The 110th Street Elevated Curve of the Ninth Avenue Elevated c. 1905
We see here the dramatic 110th Street “suicide” curve of the El at Eighth Avenue (Central Park West) from around 1905. From this vantage point a great view of the city could be had for the price of the El’s fare – a nickel.
Above 53rd Street the Sixth and Ninth Avenue Elevated lines combined their tracks to run along Ninth Avenue. When the tracks reached 110th Street, they turned east on to Eighth Avenue continuing into Harlem.
The “S” shape curve was set at a dizzying 60 feet above street level to reach the plateau of Harlem Heights at an acceptable grade. At certain points of the curve it was estimated to be 100 feet above street level.
John W. Ambrose was in charge of the men building this section of the elevated in 1879.
Ambrose told a New York Herald reporter, “At 110th Street and Eighth Avenue we had to drill forty feet deep through the rock and each of the sixty piers on the 110th Street curve required not less than 55,000 bricks.”
The Ninth Avenue El service was discontinued June 11, 1940.

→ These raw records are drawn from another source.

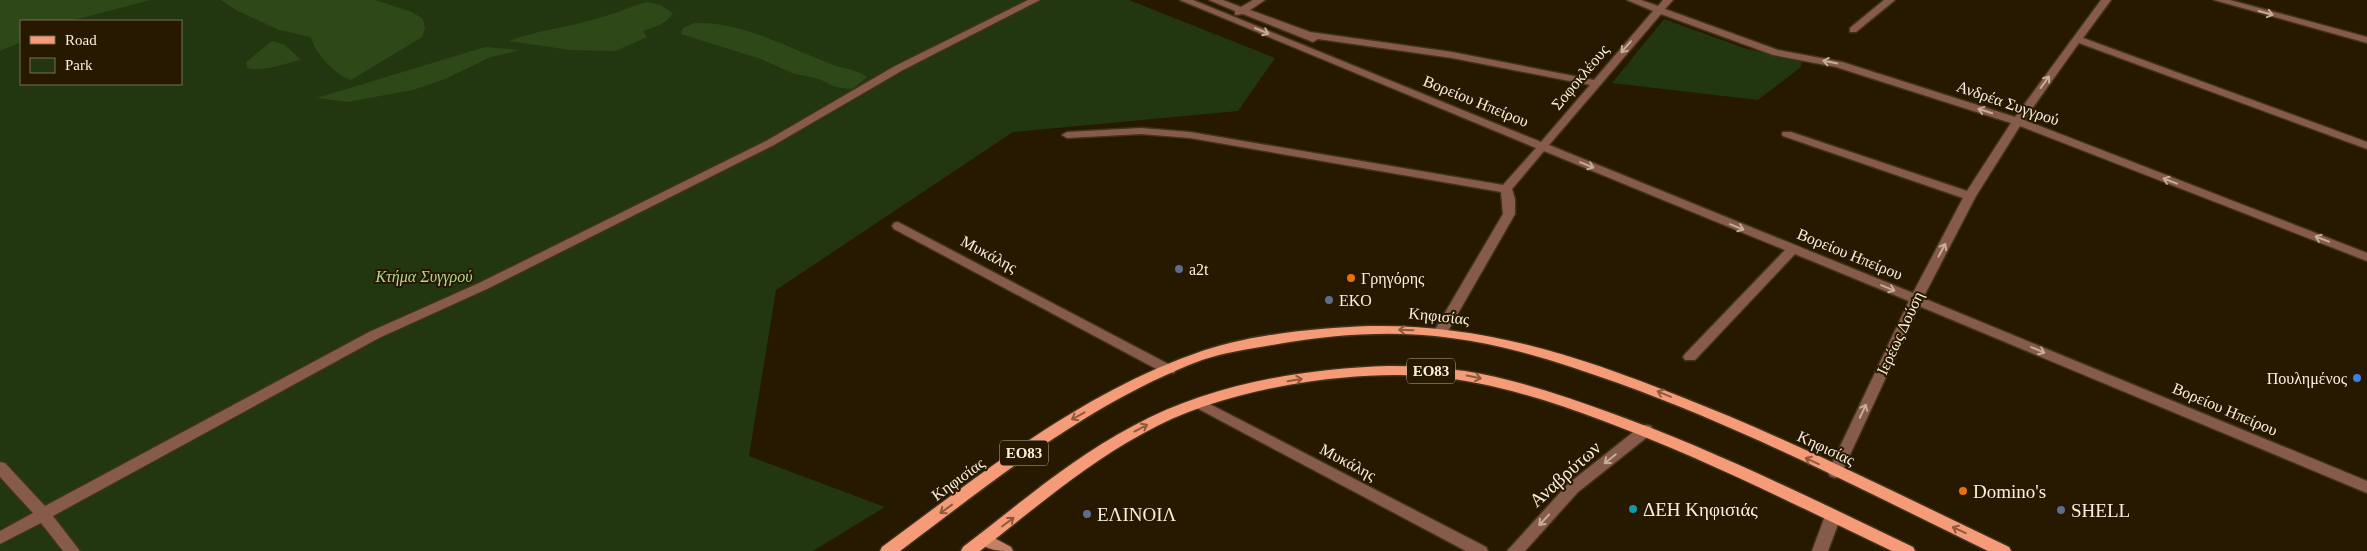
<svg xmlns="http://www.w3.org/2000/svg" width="2367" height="551" font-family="'Times New Roman',serif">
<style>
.green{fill:#22370f;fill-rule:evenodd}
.forest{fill:#2f4818}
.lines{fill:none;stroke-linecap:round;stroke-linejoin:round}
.street-casing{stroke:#40321b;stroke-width:3}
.secondary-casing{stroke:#40321b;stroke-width:3}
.primary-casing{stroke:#40321b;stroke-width:3}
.street{fill:#865b4a;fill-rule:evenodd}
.secondary{fill:#c47f64;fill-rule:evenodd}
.primary{fill:#f59b77;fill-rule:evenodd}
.oneway{stroke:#c6ac9c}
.oneway2{stroke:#8e5a3c}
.service-dot{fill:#5c6f8a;stroke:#271800;stroke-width:2}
.food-dot{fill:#e8710a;stroke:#271800;stroke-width:2}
.shop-dot{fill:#3f7fe0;stroke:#271800;stroke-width:2}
.culture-dot{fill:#0f9aa8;stroke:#271800;stroke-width:2}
.labels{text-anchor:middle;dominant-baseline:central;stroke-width:4;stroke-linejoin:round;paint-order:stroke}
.shield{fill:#271800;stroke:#bbae9c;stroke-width:1}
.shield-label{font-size:15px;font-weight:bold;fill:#faefdf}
.street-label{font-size:16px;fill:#faefdf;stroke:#271800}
.poi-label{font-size:16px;fill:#faefdf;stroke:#271800;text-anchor:start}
.park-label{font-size:16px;font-style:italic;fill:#aed98e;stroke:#271800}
.near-street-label{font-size:19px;fill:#faefdf;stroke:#271800}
.near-poi-label{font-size:19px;fill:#faefdf;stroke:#271800;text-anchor:start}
</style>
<rect width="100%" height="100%" fill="#271800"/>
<path class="green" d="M 0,0 L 1129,0 L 1275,58 L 1238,111 L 1013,132 L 776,290 L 749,456 L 885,507 L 813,551 L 0,551 ZM 21,21 L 181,21 L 181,84 L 21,84 Z
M 1664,19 L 1744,48 L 1802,62 L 1801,67 L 1758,100 L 1612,83 Z"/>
<path class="forest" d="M 0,0 L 150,0 L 70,21 L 21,21 L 21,42 L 0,51 Z
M 221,0 L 375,0 L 412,12 L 423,19 L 425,28 L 422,37 L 351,80 C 334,74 316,55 311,37 L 279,30 L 236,10 Z
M 647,2 L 660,5 L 673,13 C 667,24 654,27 643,31 L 647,37 L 615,51 L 570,50 L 509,41 C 536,31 562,28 588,21 C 609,16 627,8 647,2 Z
M 695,23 C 742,21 788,48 831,64 C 843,69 856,69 867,77 L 852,89 L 836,87 L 819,79 L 792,73 L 761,59 L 681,34 L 683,28 Z
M 272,41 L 285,45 L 301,60 C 282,64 266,72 247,68 L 246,62 Z
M 485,47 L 520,50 L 491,57 L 445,79 L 413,90 L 347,102 L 317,98 Z"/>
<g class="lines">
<defs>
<path id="street" d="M 1028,0 L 1040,0 L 903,70 L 774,145 L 487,289 L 379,338 L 53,516 L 80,551 L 63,551 L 41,523 L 0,544 L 0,531 L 33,513 L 0,477 L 0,462 L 5,463 L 45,506 L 369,332 L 479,283 L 766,141 L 895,66 Z
M 1180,0 L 1193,0 L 1541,142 L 1590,85 L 1452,58 L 1318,39 L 1313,42 L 1243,14 L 1235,15 L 1235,11 L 1209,0 L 1223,0 L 1241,7 L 1253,0 L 1265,0 L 1250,10 L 1310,32 L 1452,52 L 1594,80 L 1653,11 L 1627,0 L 1641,0 L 1658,6 L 1663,0 L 1673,0 L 1665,9 L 1778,50 L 1842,62 L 2015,117 L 2101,0 L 2111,0 L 2083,38 L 2367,142 L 2367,149 L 2079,43 L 2024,120 L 2367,253 L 2367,261 L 2020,126 L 1976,196 L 1923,298 L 2367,481 L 2367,493 L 1919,306 L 1842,472 L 1840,476 L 1835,478 L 1830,476 L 1828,472 L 1909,301 L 1795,254 L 1695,360 L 1685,360 L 1683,357 L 1685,354 L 1785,250 L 1544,151 L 1512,189 L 1515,199 L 1515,214 L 1445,336 L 1435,336 L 1433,333 L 1503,214 L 1501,192 L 1190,138 L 1141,134 L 1067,138 L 1062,135 L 1067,132 L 1141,128 L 1190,132 L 1503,185 L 1536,148 ZM 1661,14 L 1773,55 L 1836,67 L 2011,123 L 1967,191 L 1791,132 L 1783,132 L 1782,134 L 1783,136 L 1963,198 L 1913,293 L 1549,145 Z
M 1884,0 L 1895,0 L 1856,32 L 1850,32 L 1850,28 Z
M 2214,0 L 2230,0 L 2367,37 L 2367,43 Z
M 898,222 L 1174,367 L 1176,370 L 1174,373 L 1164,373 L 894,229 L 892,226 L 894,223 Z
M 1198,398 L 1486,547 L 1488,551 L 1466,551 L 1193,406 L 1191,403 L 1193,400 Z
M 1646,425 L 1651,426 L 1653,430 L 1651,434 L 1578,492 L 1525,551 L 1507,551 L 1568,484 L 1641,426 Z
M 1833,510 L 1838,512 L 1841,516 L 1828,551 L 1812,551 L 1825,516 L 1828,512 Z"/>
<path id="secondary" d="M 985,533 L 1011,547 L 1013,551 C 1000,551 984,551 977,539 L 979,535 Z"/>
<path id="primary" d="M 1369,326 C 1481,324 1576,355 1679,396 C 1792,440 1900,495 2009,547 L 2011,551 L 1988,551 C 1867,492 1746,429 1618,383 C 1564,364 1508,345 1451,338 C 1394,330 1335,334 1278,344 C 1253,348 1226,352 1202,360 C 1090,402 995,480 900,551 L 880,551 L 882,547 C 980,475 1078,395 1194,354 C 1244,335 1315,328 1369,326 Z
M 1389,366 C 1414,366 1440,368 1465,371 C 1515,379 1563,396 1611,413 C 1714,450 1813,499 1913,547 L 1915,551 L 1892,551 C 1796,505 1701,457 1601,420 C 1545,399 1487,381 1427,376 C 1381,373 1334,377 1288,385 C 1238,394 1186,409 1142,434 C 1083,466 1033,510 980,551 L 961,551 L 963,547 C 1018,505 1072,458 1133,426 C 1211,384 1301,369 1389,366 Z"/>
</defs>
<use href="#street" class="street-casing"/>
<use href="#secondary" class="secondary-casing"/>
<use href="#primary" class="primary-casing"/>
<use href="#street" class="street"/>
<use href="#secondary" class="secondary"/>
<use href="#primary" class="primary"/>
</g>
<defs><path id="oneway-shaft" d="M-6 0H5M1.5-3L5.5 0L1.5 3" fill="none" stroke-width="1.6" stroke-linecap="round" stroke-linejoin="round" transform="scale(1.25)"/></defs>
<g class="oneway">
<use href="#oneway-shaft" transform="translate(2266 13) rotate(15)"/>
<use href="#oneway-shaft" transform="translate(1262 31) rotate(23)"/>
<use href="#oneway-shaft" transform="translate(1626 47) rotate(131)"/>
<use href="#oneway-shaft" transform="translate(1830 62) rotate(-169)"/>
<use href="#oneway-shaft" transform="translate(2045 82) rotate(-54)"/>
<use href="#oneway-shaft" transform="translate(1985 111) rotate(-162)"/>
<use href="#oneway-shaft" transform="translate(1587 165) rotate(22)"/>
<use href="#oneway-shaft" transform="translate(2170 181) rotate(-159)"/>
<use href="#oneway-shaft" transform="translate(1737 227) rotate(22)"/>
<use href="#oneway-shaft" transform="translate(2322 239) rotate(-159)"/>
<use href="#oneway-shaft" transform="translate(1942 250) rotate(-62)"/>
<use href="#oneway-shaft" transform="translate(1888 288) rotate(22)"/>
<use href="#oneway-shaft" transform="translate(2038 350) rotate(23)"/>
<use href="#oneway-shaft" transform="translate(1863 411) rotate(-65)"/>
<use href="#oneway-shaft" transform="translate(1610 459) rotate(141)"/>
<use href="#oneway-shaft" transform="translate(1544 520) rotate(133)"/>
</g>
<g class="oneway2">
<use href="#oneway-shaft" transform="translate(1406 330) rotate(-178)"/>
<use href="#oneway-shaft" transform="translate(1474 377) rotate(11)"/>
<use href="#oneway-shaft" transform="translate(1295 380) rotate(-10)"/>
<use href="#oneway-shaft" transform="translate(1664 394) rotate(-157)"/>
<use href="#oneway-shaft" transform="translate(1078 416) rotate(151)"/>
<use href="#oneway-shaft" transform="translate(1141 428) rotate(-28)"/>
<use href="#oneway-shaft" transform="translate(1812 461) rotate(-155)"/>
<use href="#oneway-shaft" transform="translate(946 509) rotate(144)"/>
<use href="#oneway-shaft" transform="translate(1008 522) rotate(-37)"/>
<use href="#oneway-shaft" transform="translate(1959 530) rotate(-155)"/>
</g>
<g class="service-dot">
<circle cx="1179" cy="269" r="5"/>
<circle cx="1329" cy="300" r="5"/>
<circle cx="2061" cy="510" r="5"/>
<circle cx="1087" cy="514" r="5"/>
</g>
<g class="food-dot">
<circle cx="1351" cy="278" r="5"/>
<circle cx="1963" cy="491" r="5"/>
</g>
<circle class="shop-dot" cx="2357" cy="378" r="5"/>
<circle class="culture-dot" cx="1633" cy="509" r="5"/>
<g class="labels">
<g class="shield">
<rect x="1407" y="358.5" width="48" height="25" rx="4"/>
<rect x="1000" y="440.5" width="48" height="25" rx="4"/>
</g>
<g class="shield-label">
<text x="1431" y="371">ΕΟ83</text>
<text x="1024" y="453">ΕΟ83</text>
</g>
<g class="street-label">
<text transform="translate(1580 77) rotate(-50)">Σοφοκλέους</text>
<text transform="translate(1476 101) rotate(22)">Βορείου Ηπείρου</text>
<text transform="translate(2008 103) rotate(19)">Ανδρέα Συγγρού</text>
<text transform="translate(989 254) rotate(28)">Μυκάλης</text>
<text transform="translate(1850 254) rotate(22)">Βορείου Ηπείρου</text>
<text transform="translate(1439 316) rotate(6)">Κηφισίας</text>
<text transform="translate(1900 333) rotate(-65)">Ιερέως Δούση</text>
<text transform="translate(2225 409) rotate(23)">Βορείου Ηπείρου</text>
<text transform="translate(1826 448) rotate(25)">Κηφισίας</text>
<text transform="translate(1348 462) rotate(28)">Μυκάλης</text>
<text transform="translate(958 479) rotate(-36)">Κηφισίας</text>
</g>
<g class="poi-label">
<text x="1189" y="269">a2t</text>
<text x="1361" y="278">Γρηγόρης</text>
<text x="1339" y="300">EKO</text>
<text x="2347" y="378" text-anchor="end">Πουλημένος</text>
</g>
<g class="park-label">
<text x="424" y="276">Κτήμα Συγγρού</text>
</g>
<g class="near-street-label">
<text transform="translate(1565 474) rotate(-42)">Αναβρύτων</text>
</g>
<g class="near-poi-label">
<text x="1973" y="491">Domino's</text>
<text x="1643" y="509">ΔΕΗ Κηφισιάς</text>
<text x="2071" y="510">SHELL</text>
<text x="1097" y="514">ΕΛΙΝΟΙΛ</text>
</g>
</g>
<rect x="20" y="20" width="162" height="65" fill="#271800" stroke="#7b6e59"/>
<rect x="30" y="36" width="25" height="8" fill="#f59b77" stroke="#7b6e59"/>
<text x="65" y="45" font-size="15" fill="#faefdf">Road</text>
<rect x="30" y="58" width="25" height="15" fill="#22370f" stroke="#7b6e59"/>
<text x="65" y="70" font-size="15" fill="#faefdf">Park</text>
</svg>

The Albert A. Volk Company won the contract to remove the Elevated from the Battery to the Polo Grounds (155th Street). The Volk Company was paid the astonishingly low price of $74,433 for what was expected to be a six month undertaking.
On October 7 demolition began. By November 8 two large cranes and 100 men reached the famous elevated curve and began taking apart the structure. On January 22, 1941 the final posts of the El at Greenwich and Cortlandt Streets came down.
The Ninth Avenue Elevated was gone forever.